For the second match in a row, the No. 1-seeded Williams was hardly at her best, falling behind early and making 22 unforced errors in the first set alone. Williams needed to erase two set points for her 58th-ranked Dutch opponent in the opener, but managed to get through it.
In the final, Williams will face No. 4 Garbine Muguruza of Spain, a rematch of last year’s Wimbledon title match, which the American won.
Muguruza advanced Friday by defeating 2011 U.S. Open champion Sam Stosur 6-2, 6-4.
If Williams wins Saturday, she will equal Steffi Graf’s Open-era record of 22 major championships. Only Margaret Court, with 24, has won more.
Because of repeated rain that sabotaged the schedule this week, the women’s semifinals were played simultaneously in front of similarly empty stadiums, with Williams vs. Bertens at Court Philippe Chatrier, and Muguruza vs. Stosur at Court Suzanne Lenglen.
Both matchups featured wide disparities in age and accomplishments. Williams, 34, is a decade older than Bertens. Stosur, 32, is a decade older than Muguruza. Williams was contesting her 31st Grand Slam semifinal; Bertens her first. Stosur was in her fifth, including a run to the 2011 U.S. Open title; Muguruza her second.
Under a full cover of clouds and with the temperature in the 50s Fahrenheit (teens Celsius), Williams did not start well, not at all. Much like in her three-set quarterfinal comeback Thursday, she was not getting into position properly and kept spraying shots this way and that.

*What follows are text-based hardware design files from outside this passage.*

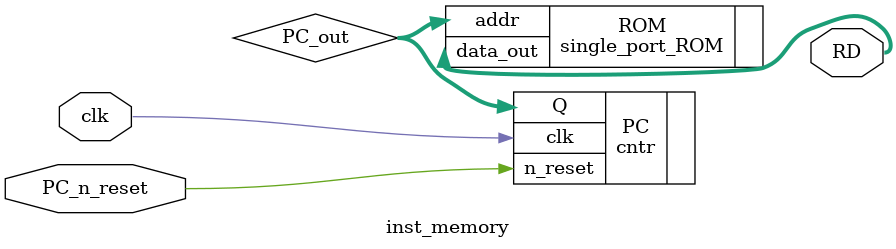
<source format=v>
`timescale 1ns / 1ps


module inst_memory
    #(parameter ADDRESS_WIDTH = 32, 
            DATA_WIDTH = 32,
            DEPTH = 64
    )(
        input wire clk, PC_n_reset, // reset signal for program counter
        output wire [DATA_WIDTH-1: 0] RD
    );

    wire [ADDRESS_WIDTH-1: 0 ] PC_out ;
    cntr #(.N(32)) PC(
        .clk(clk),
        .n_reset(PC_n_reset),
        .Q(PC_out)
    );

    single_port_ROM ROM (
        .addr(PC_out),
        .data_out(RD)
    );

endmodule

</source>
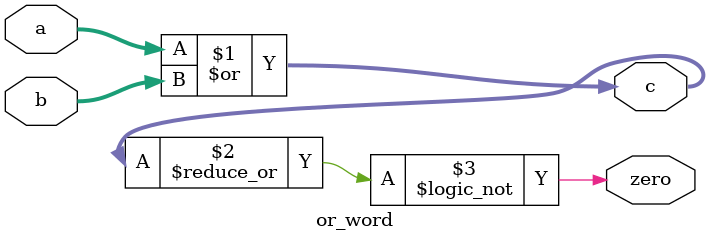
<source format=v>
module or_word(input wire [19:0] a, input wire [19:0] b, output wire [19:0] c, output wire zero);

   assign c = a|b;
   assign zero = !(|c);

endmodule
</source>
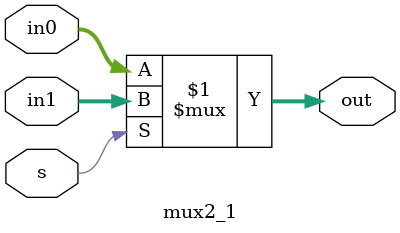
<source format=v>
module mux2_1(in0, in1, s, out);
input [7:0]in0; 
input [7:0]in1;
input s;
output [7:0]out;


assign out = s ? in1 : in0; // ? is the ternary operator

endmodule 

</source>
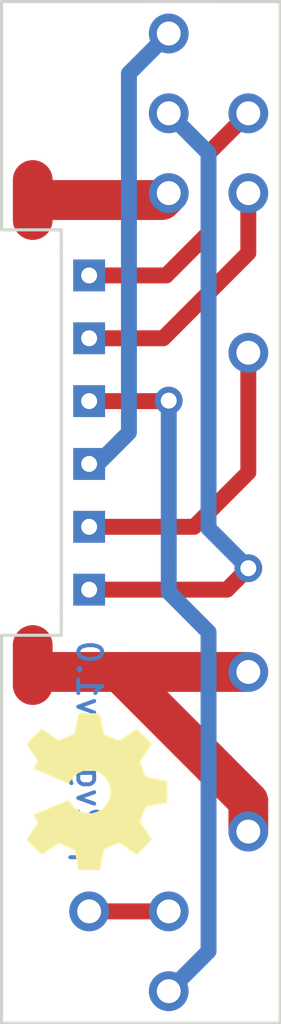
<source format=kicad_pcb>
(kicad_pcb (version 3) (host pcbnew "(22-Jun-2014 BZR 4027)-stable")

  (general
    (links 10)
    (no_connects 0)
    (area 201.146 123.901999 210.616001 156.514001)
    (thickness 1.6)
    (drawings 17)
    (tracks 39)
    (zones 0)
    (modules 4)
    (nets 10)
  )

  (page A3)
  (layers
    (15 F.Cu signal hide)
    (0 B.Cu signal)
    (16 B.Adhes user hide)
    (17 F.Adhes user hide)
    (18 B.Paste user hide)
    (19 F.Paste user hide)
    (20 B.SilkS user)
    (21 F.SilkS user)
    (22 B.Mask user)
    (23 F.Mask user)
    (24 Dwgs.User user)
    (25 Cmts.User user)
    (26 Eco1.User user)
    (27 Eco2.User user)
    (28 Edge.Cuts user)
  )

  (setup
    (last_trace_width 0.508)
    (user_trace_width 1.27)
    (trace_clearance 0.254)
    (zone_clearance 0.508)
    (zone_45_only no)
    (trace_min 0.254)
    (segment_width 0.2)
    (edge_width 0.1)
    (via_size 0.889)
    (via_drill 0.508)
    (via_min_size 0.889)
    (via_min_drill 0.508)
    (uvia_size 0.508)
    (uvia_drill 0.127)
    (uvias_allowed no)
    (uvia_min_size 0.508)
    (uvia_min_drill 0.127)
    (pcb_text_width 0.3)
    (pcb_text_size 1.5 1.5)
    (mod_edge_width 0.15)
    (mod_text_size 1 1)
    (mod_text_width 0.15)
    (pad_size 1.45796 1.4986)
    (pad_drill 0)
    (pad_to_mask_clearance 0)
    (aux_axis_origin 0 0)
    (visible_elements 7FFFEBF9)
    (pcbplotparams
      (layerselection 284196865)
      (usegerberextensions true)
      (excludeedgelayer true)
      (linewidth 0.150000)
      (plotframeref false)
      (viasonmask true)
      (mode 1)
      (useauxorigin false)
      (hpglpennumber 1)
      (hpglpenspeed 20)
      (hpglpendiameter 15)
      (hpglpenoverlay 2)
      (psnegative false)
      (psa4output false)
      (plotreference false)
      (plotvalue false)
      (plotothertext false)
      (plotinvisibletext false)
      (padsonsilk false)
      (subtractmaskfromsilk false)
      (outputformat 1)
      (mirror false)
      (drillshape 0)
      (scaleselection 1)
      (outputdirectory ""))
  )

  (net 0 "")
  (net 1 N-000001)
  (net 2 N-000002)
  (net 3 N-000003)
  (net 4 N-000004)
  (net 5 N-000005)
  (net 6 N-000006)
  (net 7 N-000007)
  (net 8 N-000008)
  (net 9 N-000009)

  (net_class Default "This is the default net class."
    (clearance 0.254)
    (trace_width 0.508)
    (via_dia 0.889)
    (via_drill 0.508)
    (uvia_dia 0.508)
    (uvia_drill 0.127)
    (add_net "")
    (add_net N-000001)
    (add_net N-000002)
    (add_net N-000003)
    (add_net N-000004)
    (add_net N-000005)
    (add_net N-000006)
    (add_net N-000007)
    (add_net N-000008)
    (add_net N-000009)
  )

  (module ESP-12-F (layer F.Cu) (tedit 5729BCC5) (tstamp 57296AC0)
    (at 204.47 137.668)
    (path /576B3A1E)
    (fp_text reference "" (at -1.27 3.81 90) (layer F.SilkS)
      (effects (font (size 1 1) (thickness 0.15)))
    )
    (fp_text value "" (at -1.27 -1.27 90) (layer F.SilkS)
      (effects (font (size 1 1) (thickness 0.15)))
    )
    (pad 12 thru_hole rect (at 0 1) (size 1.016 1.016) (drill 0.508)
      (layers *.Cu *.Mask)
      (net 6 N-000006)
    )
    (pad 11 thru_hole rect (at 0 -1) (size 1.016 1.016) (drill 0.508)
      (layers *.Cu *.Mask)
      (net 2 N-000002)
    )
    (pad 13 thru_hole rect (at 0 3) (size 1.016 1.016) (drill 0.508)
      (layers *.Cu *.Mask)
      (net 7 N-000007)
    )
    (pad 10 thru_hole rect (at 0 -3) (size 1.016 1.016) (drill 0.508)
      (layers *.Cu *.Mask)
      (net 4 N-000004)
    )
    (pad 14 thru_hole rect (at 0 5) (size 1.016 1.016) (drill 0.508)
      (layers *.Cu *.Mask)
      (net 5 N-000005)
    )
    (pad 9 thru_hole rect (at 0 -5) (size 1.016 1.016) (drill 0.508)
      (layers *.Cu *.Mask)
      (net 3 N-000003)
    )
    (pad 8 smd oval (at -1.8 -7.4) (size 1.27 2.54)
      (layers F.Cu F.Paste F.Mask)
      (net 9 N-000009)
    )
    (pad 15 smd oval (at -1.8 7.4) (size 1.27 2.54)
      (layers F.Cu F.Paste F.Mask)
      (net 8 N-000008)
    )
  )

  (module TP (layer F.Cu) (tedit 5729BCEC) (tstamp 57297154)
    (at 204.47 152.908)
    (path /576B39A7)
    (fp_text reference "" (at 0 -2.54) (layer F.SilkS)
      (effects (font (size 1 1) (thickness 0.15)))
    )
    (fp_text value "" (at 0 2.54) (layer F.SilkS)
      (effects (font (size 1 1) (thickness 0.15)))
    )
    (pad 1 thru_hole circle (at 0 0) (size 1.27 1.27) (drill 0.762)
      (layers *.Cu *.Mask)
      (net 1 N-000001)
    )
  )

  (module pi-gpio (layer F.Cu) (tedit 5729BCD8) (tstamp 5729662F)
    (at 207.01 130.048)
    (path /576B392F)
    (fp_text reference "" (at 0 16.51 90) (layer F.SilkS)
      (effects (font (size 1 1) (thickness 0.15)))
    )
    (fp_text value "" (at 0 11.43 90) (layer F.SilkS)
      (effects (font (size 1 1) (thickness 0.15)))
    )
    (pad 18 thru_hole circle (at 2.54 0) (size 1.27 1.27) (drill 0.762)
      (layers *.Cu *.Mask)
      (net 4 N-000004)
    )
    (pad 16 thru_hole circle (at 2.54 -2.54) (size 1.27 1.27) (drill 0.762)
      (layers *.Cu *.Mask)
      (net 3 N-000003)
    )
    (pad 15 thru_hole circle (at 0 -2.54) (size 1.27 1.27) (drill 0.762)
      (layers *.Cu *.Mask)
      (net 5 N-000005)
    )
    (pad 17 thru_hole circle (at 0 0) (size 1.27 1.27) (drill 0.762)
      (layers *.Cu *.Mask)
      (net 9 N-000009)
    )
    (pad 13 thru_hole circle (at 0 -5.08) (size 1.27 1.27) (drill 0.762)
      (layers *.Cu *.Mask)
      (net 6 N-000006)
    )
    (pad 22 thru_hole circle (at 2.54 5.08) (size 1.27 1.27) (drill 0.762)
      (layers *.Cu *.Mask)
      (net 7 N-000007)
    )
    (pad 37 thru_hole circle (at 0 25.4) (size 1.27 1.27) (drill 0.762)
      (layers *.Cu *.Mask)
      (net 2 N-000002)
    )
    (pad 34 thru_hole circle (at 2.54 20.32) (size 1.27 1.27) (drill 0.762)
      (layers *.Cu *.Mask)
      (net 8 N-000008)
    )
    (pad 30 thru_hole circle (at 2.54 15.24) (size 1.27 1.27) (drill 0.762)
      (layers *.Cu *.Mask)
      (net 8 N-000008)
    )
    (pad 35 thru_hole circle (at 0 22.86) (size 1.27 1.27) (drill 0.762)
      (layers *.Cu *.Mask)
      (net 1 N-000001)
    )
  )

  (module OSH-5mm_silkscreen-front_5mm (layer F.Cu) (tedit 5729BD0B) (tstamp 572AEF77)
    (at 204.724 149.098 270)
    (fp_text reference "" (at 0 2.65176 270) (layer F.SilkS) hide
      (effects (font (size 0.22606 0.22606) (thickness 0.04318)))
    )
    (fp_text value "" (at 0 -2.65176 270) (layer F.SilkS) hide
      (effects (font (size 0.22606 0.22606) (thickness 0.04318)))
    )
    (fp_poly (pts (xy -1.51384 2.24536) (xy -1.48844 2.23012) (xy -1.43002 2.19456) (xy -1.3462 2.13868)
      (xy -1.24714 2.07264) (xy -1.14808 2.0066) (xy -1.0668 1.95326) (xy -1.01092 1.91516)
      (xy -0.98552 1.90246) (xy -0.97282 1.90754) (xy -0.9271 1.9304) (xy -0.85852 1.96596)
      (xy -0.81788 1.98628) (xy -0.75692 2.01168) (xy -0.7239 2.0193) (xy -0.71882 2.00914)
      (xy -0.69596 1.96088) (xy -0.6604 1.8796) (xy -0.61468 1.77038) (xy -0.5588 1.64338)
      (xy -0.50292 1.50876) (xy -0.4445 1.36906) (xy -0.38862 1.23444) (xy -0.34036 1.11506)
      (xy -0.29972 1.01854) (xy -0.27432 0.94996) (xy -0.26416 0.92202) (xy -0.2667 0.9144)
      (xy -0.29972 0.88392) (xy -0.35306 0.84328) (xy -0.47244 0.74676) (xy -0.58928 0.60198)
      (xy -0.6604 0.43688) (xy -0.68326 0.25146) (xy -0.66294 0.08128) (xy -0.5969 -0.08128)
      (xy -0.4826 -0.2286) (xy -0.3429 -0.33782) (xy -0.18034 -0.4064) (xy 0 -0.42926)
      (xy 0.17272 -0.40894) (xy 0.34036 -0.3429) (xy 0.48768 -0.23114) (xy 0.55118 -0.16002)
      (xy 0.63754 -0.01016) (xy 0.6858 0.14732) (xy 0.69088 0.18796) (xy 0.68326 0.36322)
      (xy 0.63246 0.5334) (xy 0.53848 0.68326) (xy 0.40894 0.80772) (xy 0.3937 0.81788)
      (xy 0.33528 0.8636) (xy 0.29464 0.89408) (xy 0.26416 0.91948) (xy 0.48768 1.45796)
      (xy 0.52324 1.54178) (xy 0.5842 1.6891) (xy 0.63754 1.8161) (xy 0.68072 1.9177)
      (xy 0.7112 1.98374) (xy 0.7239 2.01168) (xy 0.7239 2.01422) (xy 0.74422 2.01676)
      (xy 0.78486 2.00152) (xy 0.86106 1.96596) (xy 0.90932 1.94056) (xy 0.96774 1.91262)
      (xy 0.99314 1.90246) (xy 1.016 1.91516) (xy 1.06934 1.95072) (xy 1.15062 2.00406)
      (xy 1.24714 2.06756) (xy 1.33858 2.13106) (xy 1.4224 2.18694) (xy 1.48336 2.22504)
      (xy 1.51384 2.24282) (xy 1.51892 2.24282) (xy 1.54432 2.22758) (xy 1.59258 2.18694)
      (xy 1.66624 2.11836) (xy 1.77038 2.01422) (xy 1.78562 1.99898) (xy 1.87198 1.91262)
      (xy 1.94056 1.83896) (xy 1.98628 1.78816) (xy 2.00406 1.7653) (xy 2.00406 1.7653)
      (xy 1.98882 1.73482) (xy 1.95072 1.67386) (xy 1.89484 1.5875) (xy 1.82626 1.48844)
      (xy 1.64846 1.22936) (xy 1.74498 0.98552) (xy 1.77546 0.90932) (xy 1.81356 0.82042)
      (xy 1.8415 0.75438) (xy 1.85674 0.72644) (xy 1.88214 0.71628) (xy 1.95072 0.70104)
      (xy 2.04724 0.68072) (xy 2.16154 0.6604) (xy 2.2733 0.64008) (xy 2.37236 0.61976)
      (xy 2.44348 0.60706) (xy 2.4765 0.59944) (xy 2.48412 0.59436) (xy 2.49174 0.57912)
      (xy 2.49428 0.5461) (xy 2.49682 0.48514) (xy 2.49936 0.39116) (xy 2.49936 0.25146)
      (xy 2.49936 0.23622) (xy 2.49682 0.10668) (xy 2.49428 0) (xy 2.49174 -0.06604)
      (xy 2.48666 -0.09398) (xy 2.48666 -0.09398) (xy 2.45618 -0.1016) (xy 2.38506 -0.11684)
      (xy 2.286 -0.13462) (xy 2.16662 -0.15748) (xy 2.159 -0.16002) (xy 2.04216 -0.18288)
      (xy 1.9431 -0.2032) (xy 1.87198 -0.21844) (xy 1.84404 -0.2286) (xy 1.83642 -0.23622)
      (xy 1.81356 -0.28194) (xy 1.78054 -0.3556) (xy 1.7399 -0.4445) (xy 1.7018 -0.53848)
      (xy 1.66878 -0.6223) (xy 1.64592 -0.68326) (xy 1.6383 -0.7112) (xy 1.64084 -0.71374)
      (xy 1.65862 -0.74168) (xy 1.69926 -0.80264) (xy 1.75514 -0.88646) (xy 1.82372 -0.98806)
      (xy 1.8288 -0.99568) (xy 1.89738 -1.09474) (xy 1.95326 -1.1811) (xy 1.98882 -1.23952)
      (xy 2.00406 -1.26746) (xy 2.00406 -1.27) (xy 1.9812 -1.30048) (xy 1.9304 -1.35636)
      (xy 1.85674 -1.43256) (xy 1.77038 -1.52146) (xy 1.74244 -1.54686) (xy 1.64338 -1.64338)
      (xy 1.57734 -1.70434) (xy 1.53416 -1.73736) (xy 1.51384 -1.74498) (xy 1.51384 -1.74498)
      (xy 1.48336 -1.7272) (xy 1.41986 -1.68656) (xy 1.33604 -1.62814) (xy 1.23444 -1.55956)
      (xy 1.22682 -1.55448) (xy 1.12776 -1.4859) (xy 1.04394 -1.43002) (xy 0.98552 -1.38938)
      (xy 0.95758 -1.37414) (xy 0.95504 -1.37414) (xy 0.9144 -1.38684) (xy 0.84328 -1.41224)
      (xy 0.75438 -1.44526) (xy 0.66294 -1.48336) (xy 0.57912 -1.51892) (xy 0.51562 -1.54686)
      (xy 0.48514 -1.56464) (xy 0.48514 -1.56464) (xy 0.47498 -1.6002) (xy 0.4572 -1.6764)
      (xy 0.43688 -1.778) (xy 0.41148 -1.89992) (xy 0.40894 -1.92024) (xy 0.38608 -2.03962)
      (xy 0.3683 -2.13868) (xy 0.35306 -2.20726) (xy 0.34544 -2.2352) (xy 0.3302 -2.23774)
      (xy 0.27178 -2.24282) (xy 0.18288 -2.24536) (xy 0.07366 -2.24536) (xy -0.0381 -2.24536)
      (xy -0.14732 -2.24282) (xy -0.2413 -2.24028) (xy -0.30988 -2.2352) (xy -0.33782 -2.23012)
      (xy -0.33782 -2.22758) (xy -0.34798 -2.18948) (xy -0.36576 -2.11582) (xy -0.38608 -2.01168)
      (xy -0.40894 -1.88976) (xy -0.41402 -1.8669) (xy -0.43688 -1.75006) (xy -0.4572 -1.651)
      (xy -0.4699 -1.58496) (xy -0.47752 -1.55702) (xy -0.49022 -1.55194) (xy -0.53848 -1.53162)
      (xy -0.61722 -1.4986) (xy -0.71628 -1.45796) (xy -0.94488 -1.36652) (xy -1.22682 -1.55702)
      (xy -1.25222 -1.5748) (xy -1.35382 -1.64338) (xy -1.4351 -1.69926) (xy -1.49352 -1.73736)
      (xy -1.51638 -1.75006) (xy -1.51892 -1.75006) (xy -1.54686 -1.72466) (xy -1.60274 -1.67132)
      (xy -1.67894 -1.59766) (xy -1.76784 -1.5113) (xy -1.83134 -1.44526) (xy -1.91008 -1.36652)
      (xy -1.95834 -1.31318) (xy -1.98628 -1.28016) (xy -1.9939 -1.25984) (xy -1.99136 -1.2446)
      (xy -1.97358 -1.21666) (xy -1.93294 -1.1557) (xy -1.87452 -1.06934) (xy -1.80594 -0.97028)
      (xy -1.75006 -0.88646) (xy -1.6891 -0.79248) (xy -1.651 -0.72644) (xy -1.63576 -0.69342)
      (xy -1.64084 -0.68072) (xy -1.65862 -0.62484) (xy -1.69418 -0.54102) (xy -1.73482 -0.44196)
      (xy -1.83388 -0.22098) (xy -1.97866 -0.19304) (xy -2.06756 -0.17526) (xy -2.18948 -0.1524)
      (xy -2.30886 -0.12954) (xy -2.49174 -0.09398) (xy -2.49936 0.58166) (xy -2.47142 0.59436)
      (xy -2.44348 0.60198) (xy -2.3749 0.61722) (xy -2.27838 0.63754) (xy -2.16154 0.65786)
      (xy -2.06502 0.67564) (xy -1.96596 0.69596) (xy -1.89484 0.70866) (xy -1.86436 0.71628)
      (xy -1.8542 0.72644) (xy -1.83134 0.7747) (xy -1.79578 0.8509) (xy -1.75514 0.94234)
      (xy -1.71704 1.03632) (xy -1.68148 1.12522) (xy -1.65862 1.19126) (xy -1.64846 1.22428)
      (xy -1.66116 1.25222) (xy -1.69926 1.31064) (xy -1.7526 1.39192) (xy -1.82118 1.49098)
      (xy -1.88722 1.5875) (xy -1.94564 1.67132) (xy -1.98374 1.73228) (xy -2.00152 1.76022)
      (xy -1.99136 1.778) (xy -1.95326 1.82626) (xy -1.8796 1.90246) (xy -1.76784 2.01168)
      (xy -1.75006 2.02946) (xy -1.6637 2.11328) (xy -1.59004 2.18186) (xy -1.5367 2.22758)
      (xy -1.51384 2.24536)) (layer F.SilkS) (width 0.00254))
  )

  (gr_text pi2vga-v1.0 (at 204.47 147.828 270) (layer B.Cu)
    (effects (font (size 0.762 0.762) (thickness 0.127)) (justify mirror))
  )
  (gr_line (start 201.676 144.1196) (end 201.676 145.0848) (angle 90) (layer Edge.Cuts) (width 0.1) (tstamp 572978BC))
  (gr_line (start 201.676 131.2164) (end 201.676 123.952) (angle 90) (layer Edge.Cuts) (width 0.1) (tstamp 572978B9))
  (gr_line (start 203.581 144.1196) (end 203.581 143.256) (angle 90) (layer Edge.Cuts) (width 0.1) (tstamp 572978C0))
  (gr_line (start 201.676 144.1196) (end 203.581 144.1196) (angle 90) (layer Edge.Cuts) (width 0.1))
  (gr_line (start 203.581 131.2164) (end 203.581 132.08) (angle 90) (layer Edge.Cuts) (width 0.1))
  (gr_line (start 201.676 131.2164) (end 203.581 131.2164) (angle 90) (layer Edge.Cuts) (width 0.1))
  (gr_line (start 203.581 131.826) (end 203.581 143.383) (angle 90) (layer Edge.Cuts) (width 0.1))
  (gr_line (start 206.248 123.952) (end 208.407 123.952) (angle 90) (layer Edge.Cuts) (width 0.1))
  (gr_line (start 201.676 123.952) (end 206.248 123.952) (angle 90) (layer Edge.Cuts) (width 0.1))
  (gr_line (start 201.676 156.464) (end 202.311 156.464) (angle 90) (layer Edge.Cuts) (width 0.1))
  (gr_line (start 201.676 145.034) (end 201.676 156.464) (angle 90) (layer Edge.Cuts) (width 0.1))
  (gr_line (start 210.566 156.464) (end 202.311 156.464) (angle 90) (layer Edge.Cuts) (width 0.1))
  (gr_line (start 210.566 128.143) (end 210.566 156.464) (angle 90) (layer Edge.Cuts) (width 0.1))
  (gr_line (start 210.566 123.952) (end 210.566 128.143) (angle 90) (layer Edge.Cuts) (width 0.1))
  (gr_line (start 208.153 123.952) (end 210.566 123.952) (angle 90) (layer Edge.Cuts) (width 0.1))
  (gr_line (start 206.248 123.952) (end 208.026 123.952) (angle 90) (layer Edge.Cuts) (width 0.1))

  (segment (start 204.47 152.908) (end 207.01 152.908) (width 0.508) (layer F.Cu) (net 1))
  (segment (start 207.01 155.448) (end 208.28 154.178) (width 0.508) (layer B.Cu) (net 2))
  (segment (start 207.01 140.208) (end 207.01 141.478) (width 0.508) (layer B.Cu) (net 2) (tstamp 57296CDC))
  (segment (start 207.01 136.652) (end 207.01 140.208) (width 0.508) (layer B.Cu) (net 2) (tstamp 57296CDB))
  (via (at 207.01 136.652) (size 0.889) (layers F.Cu B.Cu) (net 2))
  (segment (start 206.994 136.668) (end 207.01 136.652) (width 0.508) (layer F.Cu) (net 2) (tstamp 57296CD0))
  (segment (start 206.994 136.668) (end 204.47 136.668) (width 0.508) (layer F.Cu) (net 2))
  (segment (start 207.01 142.748) (end 207.01 141.478) (width 0.508) (layer B.Cu) (net 2) (tstamp 57296DD6))
  (segment (start 208.28 144.018) (end 207.01 142.748) (width 0.508) (layer B.Cu) (net 2) (tstamp 57296DD3))
  (segment (start 208.28 154.178) (end 208.28 144.018) (width 0.508) (layer B.Cu) (net 2) (tstamp 57296DD2))
  (segment (start 209.55 127.508) (end 208.28 128.778) (width 0.508) (layer F.Cu) (net 3))
  (segment (start 206.93 132.668) (end 204.47 132.668) (width 0.508) (layer F.Cu) (net 3) (tstamp 57296C34))
  (segment (start 208.28 131.318) (end 206.93 132.668) (width 0.508) (layer F.Cu) (net 3) (tstamp 57296C2F))
  (segment (start 208.28 130.683) (end 208.28 131.318) (width 0.508) (layer F.Cu) (net 3) (tstamp 57296C2D))
  (segment (start 208.28 128.778) (end 208.28 130.683) (width 0.508) (layer F.Cu) (net 3) (tstamp 57296C2C))
  (segment (start 209.55 130.048) (end 209.55 131.953) (width 0.508) (layer F.Cu) (net 4))
  (segment (start 206.835 134.668) (end 204.47 134.668) (width 0.508) (layer F.Cu) (net 4) (tstamp 57296C67))
  (segment (start 209.55 131.953) (end 206.835 134.668) (width 0.508) (layer F.Cu) (net 4) (tstamp 57296C63))
  (segment (start 208.28 140.462) (end 208.28 128.778) (width 0.508) (layer B.Cu) (net 5))
  (segment (start 208.868 142.668) (end 209.55 141.986) (width 0.508) (layer F.Cu) (net 5) (tstamp 57296D43))
  (via (at 209.55 141.986) (size 0.889) (layers F.Cu B.Cu) (net 5))
  (segment (start 209.55 141.986) (end 208.28 140.716) (width 0.508) (layer B.Cu) (net 5) (tstamp 57296D52))
  (segment (start 208.28 140.716) (end 208.28 140.462) (width 0.508) (layer B.Cu) (net 5) (tstamp 57296D53))
  (segment (start 204.47 142.668) (end 208.868 142.668) (width 0.508) (layer F.Cu) (net 5))
  (segment (start 208.28 128.778) (end 207.01 127.508) (width 0.508) (layer B.Cu) (net 5) (tstamp 57296DB5))
  (segment (start 207.01 124.968) (end 205.74 126.238) (width 0.508) (layer B.Cu) (net 6))
  (segment (start 204.74 138.668) (end 204.47 138.668) (width 0.508) (layer B.Cu) (net 6) (tstamp 57296E15))
  (segment (start 205.74 137.668) (end 204.74 138.668) (width 0.508) (layer B.Cu) (net 6) (tstamp 57296E14))
  (segment (start 205.74 126.238) (end 205.74 137.668) (width 0.508) (layer B.Cu) (net 6) (tstamp 57296E12))
  (segment (start 204.47 140.668) (end 207.82 140.668) (width 0.508) (layer F.Cu) (net 7))
  (segment (start 209.55 138.938) (end 209.55 135.128) (width 0.508) (layer F.Cu) (net 7) (tstamp 57296DED))
  (segment (start 207.82 140.668) (end 209.55 138.938) (width 0.508) (layer F.Cu) (net 7) (tstamp 57296DEA))
  (segment (start 209.55 150.368) (end 209.55 149.4028) (width 1.27) (layer F.Cu) (net 8))
  (segment (start 209.55 149.4028) (end 205.4352 145.288) (width 1.27) (layer F.Cu) (net 8) (tstamp 57297966))
  (segment (start 209.55 145.288) (end 205.4352 145.288) (width 1.27) (layer F.Cu) (net 8))
  (segment (start 205.4352 145.288) (end 202.89 145.288) (width 1.27) (layer F.Cu) (net 8) (tstamp 57297969))
  (segment (start 202.89 145.288) (end 202.67 145.068) (width 1.27) (layer F.Cu) (net 8) (tstamp 57297958))
  (segment (start 202.67 130.268) (end 206.79 130.268) (width 1.27) (layer F.Cu) (net 9))
  (segment (start 206.79 130.268) (end 207.01 130.048) (width 1.27) (layer F.Cu) (net 9) (tstamp 57296F66))

)

</source>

Bertens kept smacking big forehands, creating outright winners or forcing Williams into mistakes.
Williams was broken in the opening game, adding a double-fault to three errant backhands, and trailed 3-1 after 12 minutes. But it could have been worse: Bertens held three break points to go up 4-1 but failed to convert any.
Then, leading 5-3, Bertens earned a break point that was also a set point. But her forehand let her down, pushing the ball into the net on what appeared to be an easy chance, and it wasn’t the last time that stroke would falter.
Knowing that Bertens was dealing with an injured left calf — it was heavily bandaged — Williams began using drop shots to great effect. She won four points that way in the set, including one that finally produced her first break point, nearly 40 minutes in, which she cashed in to make it 5-all.
Leading 7-6 in the tiebreaker, Bertens had another chance to claim the set but again missed a forehand. Williams then drove a return winner, followed by a forehand winner punctuated with a yell, and the set was hers.
Bertens did not seem to be bothered by the way things went, and she was able to put aside that tiebreaker and get off to a top-notch start to the second set. She raced to a 2-0 lead, smacking a backhand return winner down the line to break Williams at love, then cracked a smile.
But Williams hit a forehand winner to break right back to 2-1, held to 2-all, and was on her way.
Next comes Muguruza, one of the rising stars of today’s game. Williams has won three of their previous four matches, but the lone loss came at the French Open, and it was emphatic — 6-2, 6-2 in the second round in 2014.
Williams has not lost a match at Roland Garros since.